Kelly Clarkson new album sales are OK but not great
“American Idol’s” first champ, Kelly Clarkson, returned to the top of the U.S. pop charts with her new album "All I Ever Wanted" bowing at No. 1, an encouraging start after disappointing sales of her last 2007 effort, “My December.” The new album sold 255,000 copies in its first week in stores in the U.S., according to Nielsen SoundScan data released to Billboard.
While the new album falls short of the first-week figures of “December,” which bowed with 291,000 copies, “All I Ever Wanted” is in line with Clarkson's first-week sales history, suggesting fans weren’t permanently put off by the rough publicity surrounding her previous work and canceled 2007 tour dates.
"All I Ever Wanted” has been positively received by critics, many who noted it represents a return to lighter pop-rock after the harder, more serious “December,” an album Clarkson released after a public dispute with her record label, RCA, over its direction.
"As long as someone like Kelly comes back with great material … the story’s a good story,” said Tom Corson, general manager of Sony BMG's RCA Music Group, the label that's releasing the album. "She’s proud of this record and focused on it, and that’s the news -- not what happened a few years ago.”
The release of “All I Ever Wanted” began with a highly targeted online media campaign three months ago. Beginning in December, RCA started posting artwork, song lyrics and audio clips relating to the new album on Clarkson's official website, treating each snippet as a mini event.
Then a bigger, more TV-focused leg of the marketing campaign kicked in last week. Clarkson returned to perform on “American Idol” and was the music guest on “Saturday Night Live.” This upcoming Friday, she’ll take the couch on “The Oprah Show,” a promotion that should help to prevent a major dip in second-week sales.
“All I Ever Wanted” carried a first-week price of $9.99 at mass retailers such as Best Buy, but will increase to $13.99 for its second week. Unlike many major releases these days, the album was not heavily discounted for online sales.
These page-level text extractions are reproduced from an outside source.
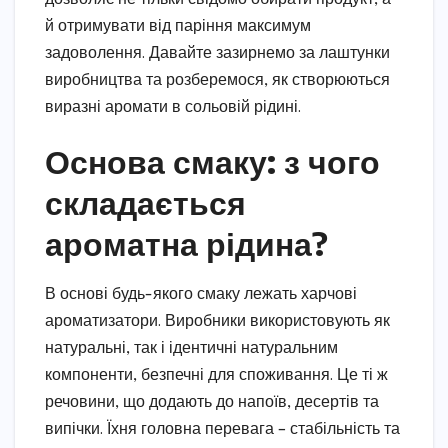
й отримувати від паріння максимум
задоволення. Давайте зазирнемо за лаштунки
виробництва та розберемося, як створюються
виразні аромати в сольовій рідині.
Основа смаку: з чого
складається
ароматна рідина?
В основі будь-якого смаку лежать харчові
ароматизатори. Виробники використовують як
натуральні, так і ідентичні натуральним
компоненти, безпечні для споживання. Це ті ж
речовини, що додають до напоїв, десертів та
випічки. Їхня головна перевага – стабільність та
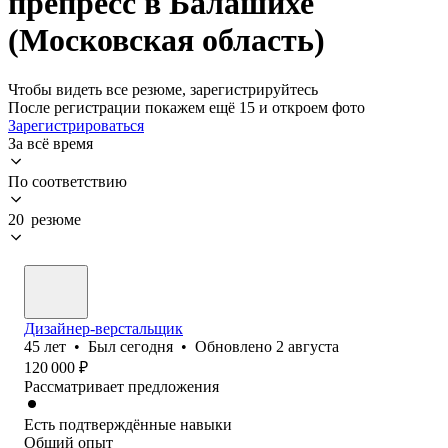
препресс в Балашихе
(Московская область)
Чтобы видеть все резюме, зарегистрируйтесь
После регистрации покажем ещё 15 и откроем фото
Зарегистрироваться
За всё время
По соответствию
20 резюме
Дизайнер-верстальщик
45
лет
•
Был
сегодня
•
Обновлено
2 августа
120 000
₽
Рассматривает предложения
Есть подтверждённые навыки
Общий опыт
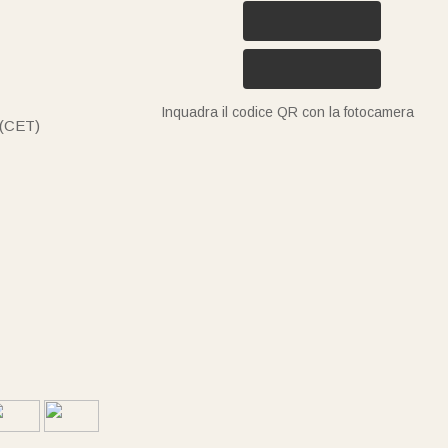
Inquadra il codice QR con la fotocamera
 (CET)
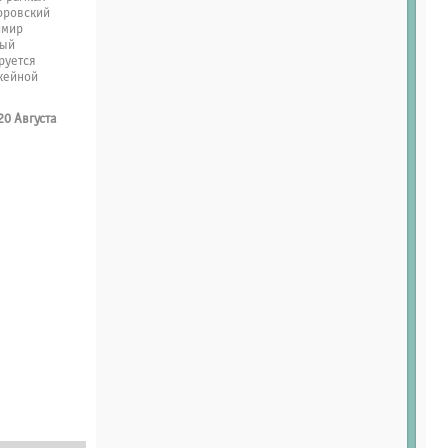
оровский
имир
ный
руется
кейной
20 Августа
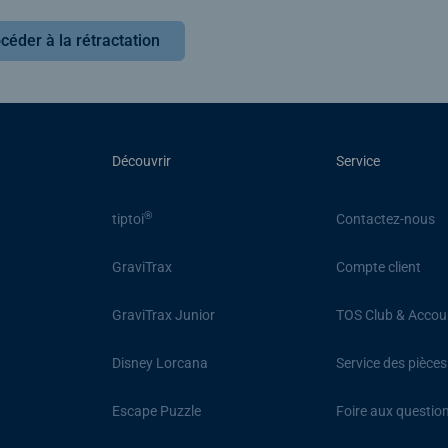
céder à la rétractation
Découvrir
Service
®
tiptoi
Contactez-nous
GraviTrax
Compte client
GraviTrax Junior
TOS Club & Accou
Disney Lorcana
Service des pièce
Escape Puzzle
Foire aux questio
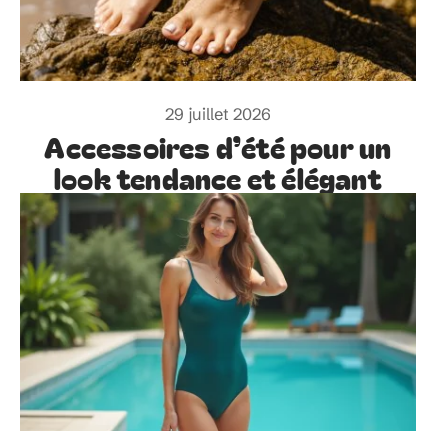
29 juillet 2026
Accessoires d’été pour un
look tendance et élégant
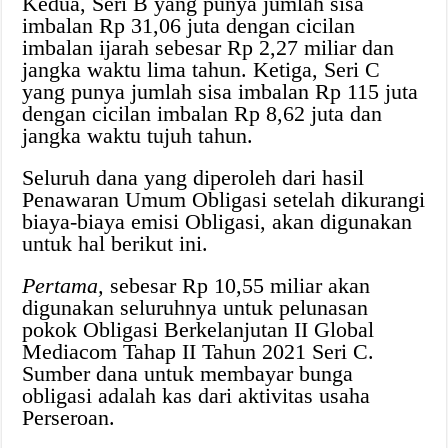
Kedua, Seri B yang punya jumlah sisa
imbalan Rp 31,06 juta dengan cicilan
imbalan ijarah sebesar Rp 2,27 miliar dan
jangka waktu lima tahun. Ketiga, Seri C
yang punya jumlah sisa imbalan Rp 115 juta
dengan cicilan imbalan Rp 8,62 juta dan
jangka waktu tujuh tahun.
Seluruh dana yang diperoleh dari hasil
Penawaran Umum Obligasi setelah dikurangi
biaya-biaya emisi Obligasi, akan digunakan
untuk hal berikut ini.
Pertama,
sebesar Rp 10,55 miliar akan
digunakan seluruhnya untuk pelunasan
pokok Obligasi Berkelanjutan II Global
Mediacom Tahap II Tahun 2021 Seri C.
Sumber dana untuk membayar bunga
obligasi adalah kas dari aktivitas usaha
Perseroan.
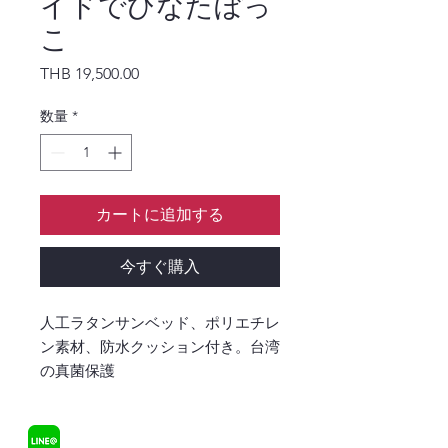
イドでひなたぼっ
こ
価格
THB 19,500.00
数量
*
カートに追加する
今すぐ購入
人工ラタンサンベッド、ポリエチレ
ン素材、防水クッション付き。台湾
の真菌保護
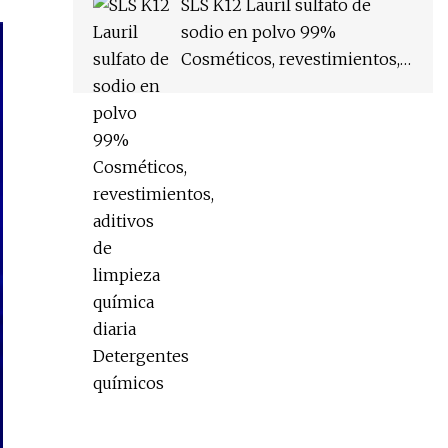
SLS K12 Lauril sulfato de
sodio en polvo 99%
Cosméticos, revestimientos,
aditivos de limpieza química
diaria Detergentes químicos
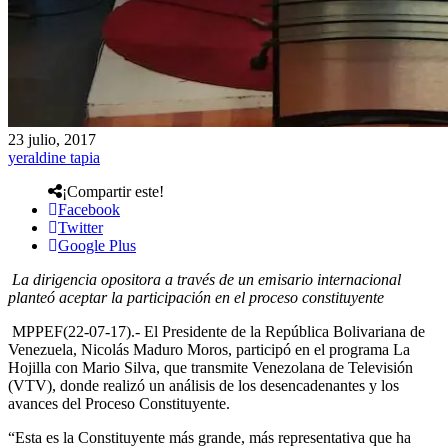
23 julio, 2017
yeraldine tapia
¡Compartir este!
Facebook
Twitter
Google Plus
La dirigencia opositora a través de un emisario internacional
planteó aceptar la participación en el proceso constituyente
MPPEF(22-07-17).- El Presidente de la República Bolivariana de
Venezuela, Nicolás Maduro Moros, participó en el programa La
Hojilla con Mario Silva, que transmite Venezolana de Televisión
(VTV), donde realizó un análisis de los desencadenantes y los
avances del Proceso Constituyente.
“Esta es la Constituyente más grande, más representativa que ha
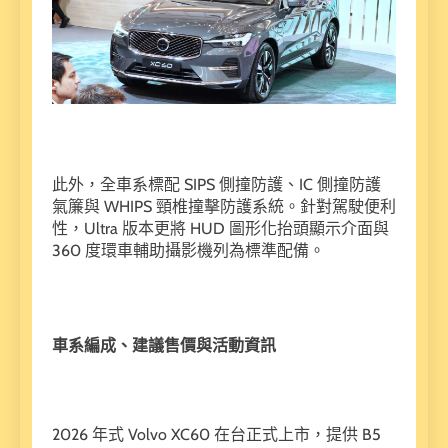
此外，全車系標配 SIPS 側撞防護、IC 側撞防護
氣簾與 WHIPS 頸椎撞擊防護系統。針對駕駛便利
性，Ultra 版本更將 HUD 圖形化抬頭顯示介面與
360 度環車輔助攝影機列為標準配備。
車系編成、建議售價與活動資訊
2026 年式 Volvo XC60 在台正式上市，提供 B5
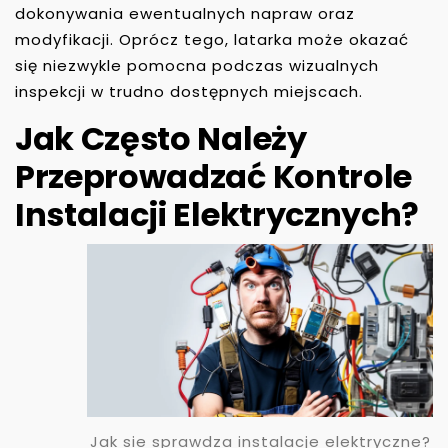
dokonywania ewentualnych napraw oraz
modyfikacji. Oprócz tego, latarka może okazać
się niezwykle pomocna podczas wizualnych
inspekcji w trudno dostępnych miejscach.
Jak Często Należy
Przeprowadzać Kontrole
Instalacji Elektrycznych?
Jak sie sprawdza instalacje elektryczne?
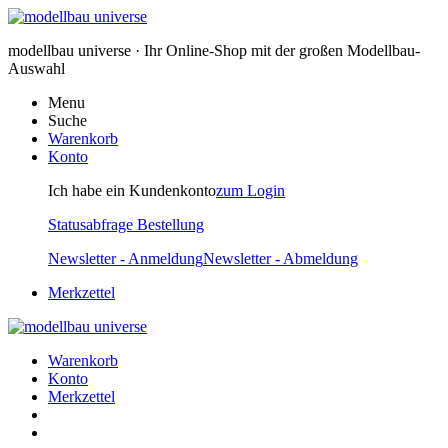
modellbau universe · Ihr Online-Shop mit der großen Modellbau-
Auswahl
Menu
Suche
Warenkorb
Konto
Ich habe ein Kundenkonto
zum Login
Statusabfrage Bestellung
Newsletter - Anmeldung
Newsletter - Abmeldung
Merkzettel
Warenkorb
Konto
Merkzettel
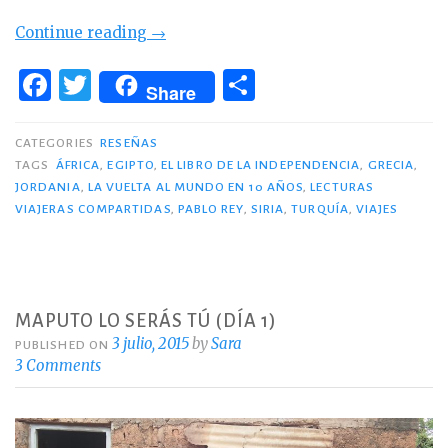
«Libro:
Continue reading
→
‘El
F
T
C
libro
Share
a
w
o
de
c
it
m
la
CATEGORIES
RESEÑAS
independencia’»
TAGS
ÁFRICA
,
EGIPTO
,
EL LIBRO DE LA INDEPENDENCIA
,
GRECIA
,
e
te
p
JORDANIA
,
LA VUELTA AL MUNDO EN 10 AÑOS
,
LECTURAS
b
r
ar
VIAJERAS COMPARTIDAS
,
PABLO REY
,
SIRIA
,
TURQUÍA
,
VIAJES
o
ti
o
r
k
MAPUTO LO SERÁS TÚ (DÍA 1)
3 julio, 2015
by
Sara
PUBLISHED ON
3 Comments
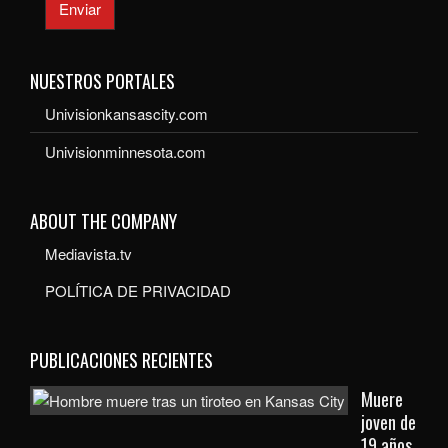
Enviar
NUESTROS PORTALES
Univisionkansascity.com
Univisionminnesota.com
ABOUT THE COMPANY
Mediavista.tv
POLÍTICA DE PRIVACIDAD
PUBLICACIONES RECIENTES
Muere
joven de
19 años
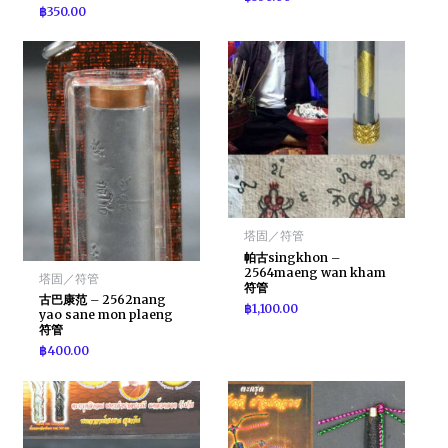
฿
350.00
塔固／符管
帕古singkhon –
2564maeng wan kham
塔固／符管
符管
古巴康范 – 2562nang
฿
1,100.00
yao sane mon plaeng
符管
฿
400.00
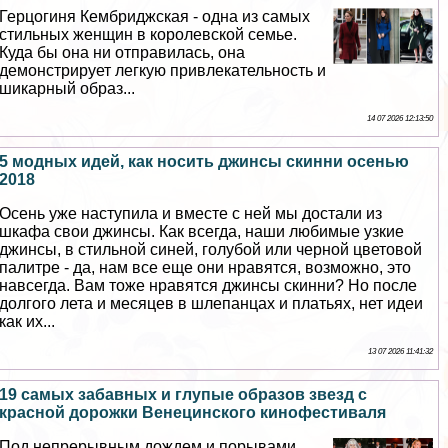
Герцогиня Кембриджская - одна из самых
стильных женщин в королевской семье.
Куда бы она ни отправилась, она
демонстрирует легкую привлекательность и
шикарный образ...
14 07 2026 12:13:50
5 модных идей, как носить джинсы скинни осенью
2018
Осень уже наступила и вместе с ней мы достали из
шкафа свои джинсы. Как всегда, наши любимые узкие
джинсы, в стильной синей, гoлyбой или черной цветовой
палитре - да, нам все еще они нравятся, возможно, это
навсегда. Вам тоже нравятся джинсы скинни? Но после
долгого лета и месяцев в шлепанцах и платьях, нет идеи
как их...
13 07 2026 11:41:32
19 cамых забавных и глупые образов звезд с
красной дорожки Венецинского кинофестиваля
Под непрерывным дождем и порывами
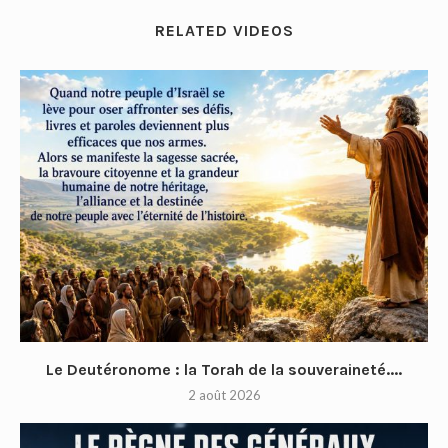
RELATED VIDEOS
Le Deutéronome : la Torah de la souveraineté....
2 août 2026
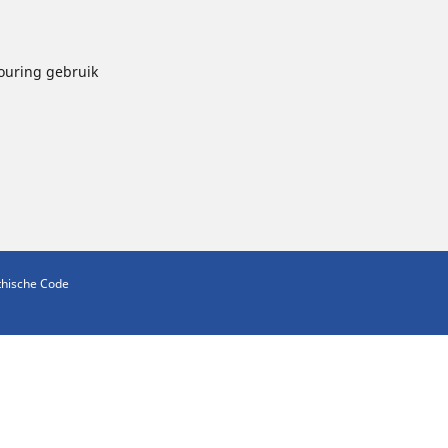
touring gebruik
thische Code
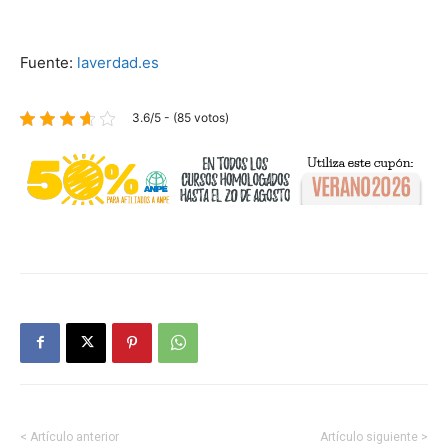
Fuente:
laverdad.es
3.6/5 - (85 votos)
< Artículo anterior
Artículo siguiente >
Universal Music Group's Interscope Records, for example, sold “No Line” for $3.99 as a digital download during its first week of release earlier this month at Amazon.com.
“We don’t play that game,” said Corson, declining to elaborate.
Clarkson's fans, at least, were certainly eager for the album's lead single, “My Life Would Suck Without You,” which sold sold more than 1.15 million digital downloads and hit No. 1 when it was released in January. The song, slightly reminiscent of her 2004 breakout smash, "Since U Been Gone,” helped tee up album sales for "All I Ever Wanted."
So far, it looks as if RCA Music Group's marketing strategy is working, and sales of "All I Ever Wanted" will not be marred by the underperforming 2007 album.
“She certainly hit our first-week sales expectations,” said Chris Smith, a senior music buyer at Best Buy. “Her second week doesn’t look to be going the direction most records go from a trending perspective. She’s still maintaining a sales base that is higher than our expectations.”